If this is your first time sorting this table, then the drop-down menu for the selected column shows : > Sort…. Select the way to sort (such as numbers)
Challenge
Sort by month. How can you ensure that months are in order?
If you try to resort a column that you have already used, the drop-down menu changes slightly, to > Sort without the …, to remind you that you have already used this column. It will give you additional options:
You can sort by multiple columns by performing sort on additional columns. The sort will depend on the order in which you select columns to sort. To restart the sorting process with a particular column, check the sort by this column alone box in the sort pop-up menu.
Challenge
Try sorting by a year after you have sorted by month. What happens to ordering?
Try sorting first by year and then by month. Be sure to check the sort by this column alone box when sorting by year to remove earlier sorts.
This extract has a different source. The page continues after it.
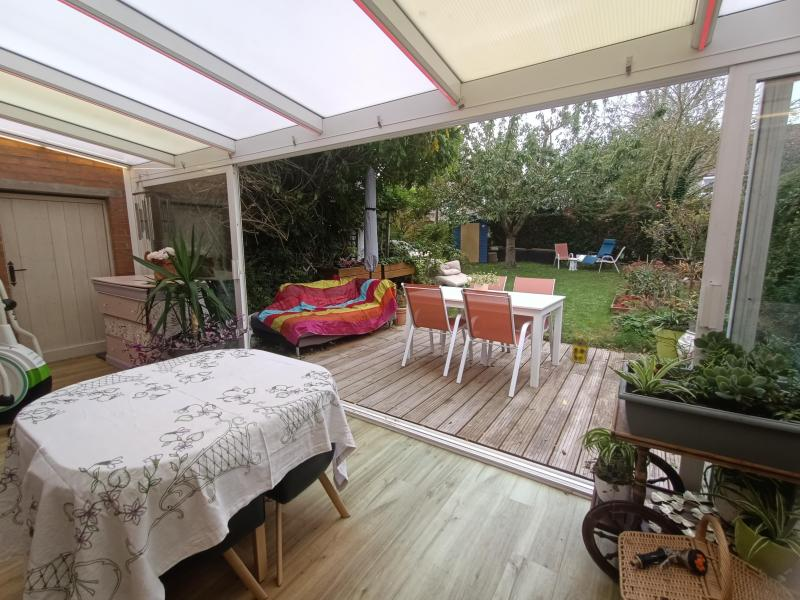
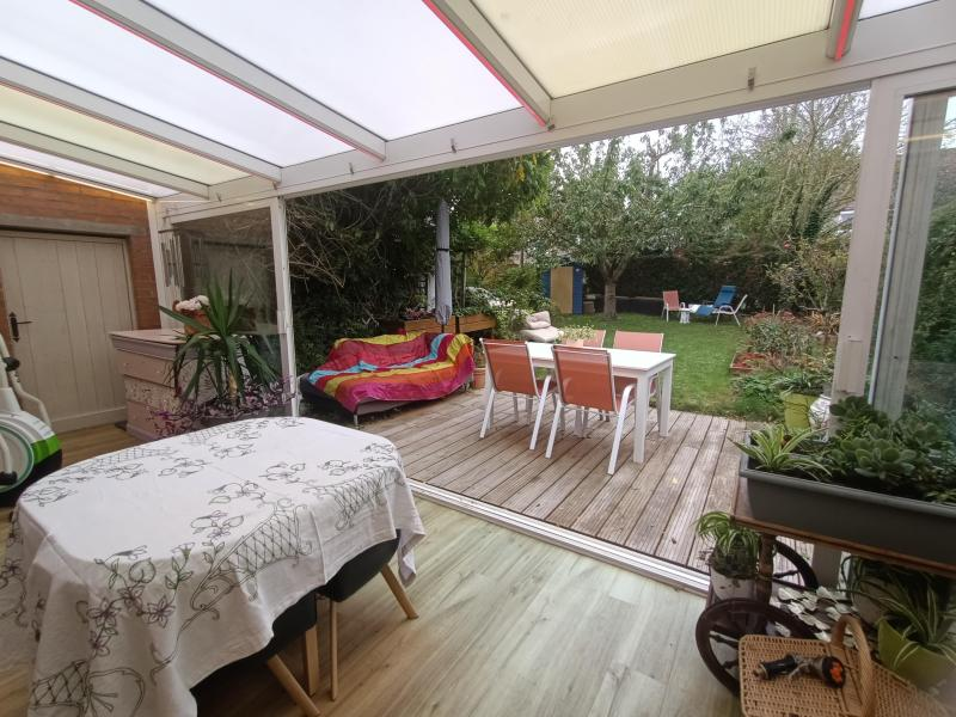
- lantern [571,332,590,364]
If you go back to one of the already sorted colunms and select > Sort > Remove sort, that column is removed from your multiple sort. If it is the only column sorted, then data reverts to its original order.
Challenge
Sort by year, month and day in some order. Be creative: try sorting as numbers or text, and in reverse order (largest to smallest or z to a).
Use > Sort > Remove sort to remove the sort on the second of three columns. Notice how that changes the order.
Key Points
OpenRefine provides a way to sort and filter data without affecting the raw data.